Elder care is a term that is becoming more of a glamorized news term. Amidst a population that is living longer and subsequently will become subject to a host of illnesses and treatment needs that may have been unheard of a few short decades ago, the sudden emergence of a condition known as elder depression is a somewhat new field.
Dealing with elder depression is not as cut and dried a process as it would be for the middle aged or even younger generations. Unfortunately, due to a lacking resources and a spreading thin of kinship caregivers, to many hospitalization is one of the few viable options.
Dealing with Elder Depression
Although more physicians are now able to adequately diagnose the elder depression, the fact that not many caregivers are available to deal with the consistent administration of medications, to be the daily help with home care chores, and of course also place themselves in positions of responsibility when it comes to taking over finances, asset disbursement, and final decisions makes it next to impossible to deal with depressed elderly patients outside of an institutional setting.
Sadly, many peer relationships are broken up in the process even though these peers would be willing to step in and help out. Overcoming elder depression with respite care is a new possibility on the horizon and one which is showing a lot of promise.
Treatments that are currently used with the younger generations have been adapted and in many cases shown stellar results for the elderly set. The patient is involved in the choice of doctors, caregivers, and overall day to day care decisions but a peer is the final authority when it becomes obvious that depression is rendering the elderly patient either irrational or unable to act on her or his own behalf.
Yet since the peer caregiver is elderly as well, the problems that go along with age are amplified and although ordinarily this might present a serious problem in the care of an individual, with the advent of respite care the peer caregiver has the break times needed to keep her- or himself healthy.
Respite Care Benefits
Doctors appointments do not have to be missed, breaks can be scheduled to prevent the caregiver from becoming stressed, and the patient is cared for by essentially two separate entities the peer caregiver who is more of a friend than a nursing agent and the respite care volunteer who may be the professionally trained eyes and ears that can pick up on problems the peer caregiver might have missed.

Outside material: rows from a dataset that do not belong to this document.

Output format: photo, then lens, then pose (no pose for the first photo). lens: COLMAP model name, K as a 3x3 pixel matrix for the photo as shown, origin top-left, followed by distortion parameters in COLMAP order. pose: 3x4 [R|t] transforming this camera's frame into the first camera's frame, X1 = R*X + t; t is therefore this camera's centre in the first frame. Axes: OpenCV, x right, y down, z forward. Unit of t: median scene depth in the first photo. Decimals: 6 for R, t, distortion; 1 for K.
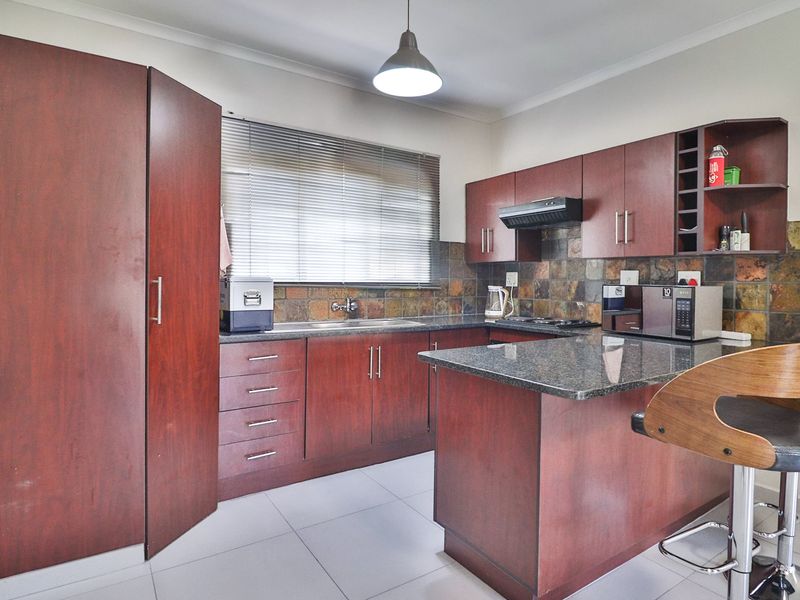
lens RADIAL K [[472.1, 0, 404.1], [0, 472.1, 282.1], [0, 0, 1]] dist [0.000270, -0.000797]
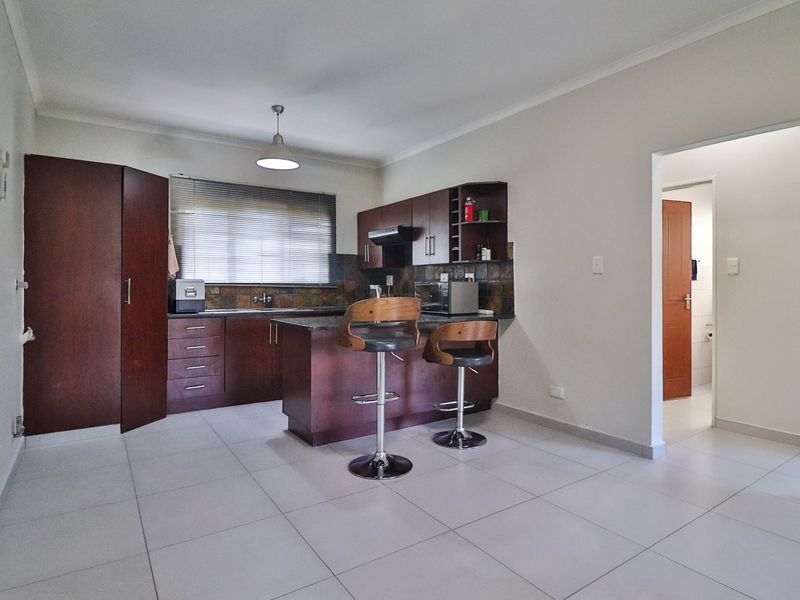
lens RADIAL K [[472.1, 0, 404.1], [0, 472.1, 282.1], [0, 0, 1]] dist [0.000270, -0.000797]
pose [[0.999951, -0.009831, -0.001382, 0.345587], [0.009809, 0.999836, -0.015217, 0.025948], [0.001531, 0.015202, 0.999883, -0.519493]]
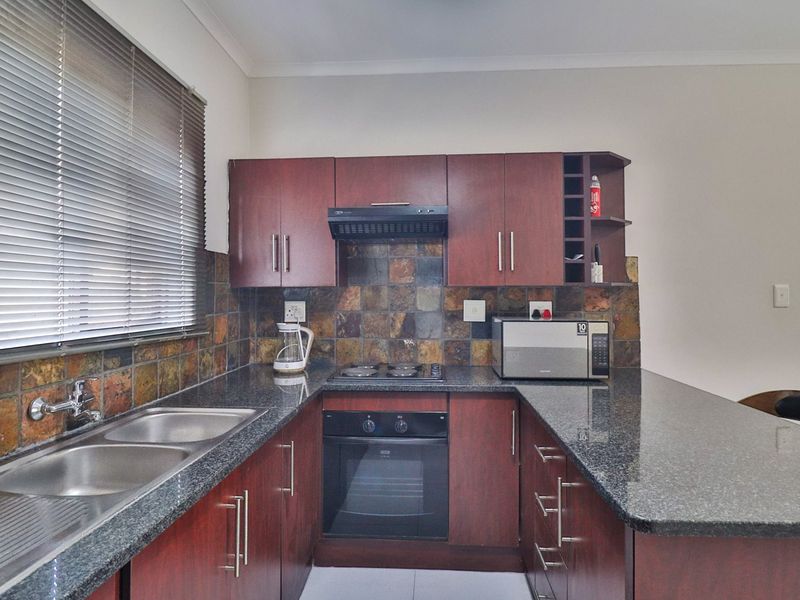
lens RADIAL K [[472.1, 0, 404.1], [0, 472.1, 282.1], [0, 0, 1]] dist [0.000270, -0.000797]
pose [[0.603576, 0.009848, 0.797245, -0.286430], [0.013209, 0.999663, -0.022349, -0.039551], [-0.797196, 0.024021, 0.603242, 0.576055]]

Working in tandem has been shown to be a highly effective means of keeping the patient well cared for and the peer caregiver as well.

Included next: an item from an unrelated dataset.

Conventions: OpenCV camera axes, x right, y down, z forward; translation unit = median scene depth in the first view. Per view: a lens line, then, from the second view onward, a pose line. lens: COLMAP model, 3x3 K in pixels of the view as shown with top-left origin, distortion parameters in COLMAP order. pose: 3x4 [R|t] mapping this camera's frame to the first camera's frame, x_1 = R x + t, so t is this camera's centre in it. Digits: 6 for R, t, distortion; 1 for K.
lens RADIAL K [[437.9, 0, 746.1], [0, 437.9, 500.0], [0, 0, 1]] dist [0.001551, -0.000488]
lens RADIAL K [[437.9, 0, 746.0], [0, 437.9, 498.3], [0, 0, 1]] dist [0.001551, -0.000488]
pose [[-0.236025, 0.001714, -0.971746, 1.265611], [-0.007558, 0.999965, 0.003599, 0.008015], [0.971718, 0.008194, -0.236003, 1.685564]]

For a while the question of liability was one that appeared to be insurmountable but over time it became clear that the voluntary arrangement of patient and peer caregiver is one which is not likely to become a legal sticking point. Family members are unlikely to object since it is their inability to step up and take over the care of the elderly family member during the time of depression that is giving rise to this arrangement in the first place.